Im Febru­ar hat­te die Feu­er­wehr mit dem Ein­ver­ständ­nis des Bau­hofs ein paar Bäu­me gefällt, seit­dem hat sich immer mehr Holz dort ange­sam­melt. „Wir haben ein paar Feu­er­wehr­män­ner an Motor­sä­gen geschult”, erklärt der Lei­ter der Feu­er­wehr Jörg Diek­mann die Übung. Im Anschluss an die­sel­bi­ge hät­te der Bau­hof die Bäu­me häck­seln sol­len — so der Plan.

Da der Häcks­ler aber anschei­nend nicht zur Ver­fü­gung stand, blie­ben die Bäu­me dort lie­gen — bis jetzt. Der für die kom­men­den Tage ange­kün­dig­te Stark­re­gen könn­te das Holz zu Treib­gut wer­den las­sen, das dann das Wehr ver­stop­fen könnte.

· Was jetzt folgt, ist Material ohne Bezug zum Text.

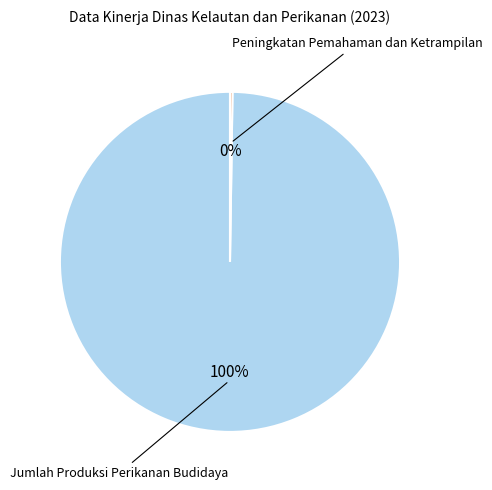

Does any single category account for the majority?

Yes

„Ich habe heu­te mit dem Bau­hof gespro­chen und ange­ord­net, dass die Bäu­me ent­we­der schnellst­mög­lich gehäck­selt oder zumin­dest aus dem Regen­rück­hal­te­be­cken erst ein­mal her­aus­ge­zo­gen wer­den”, erklärt Armin Zim­mer­mann, Betriebs­lei­ter der Gemeindewerke.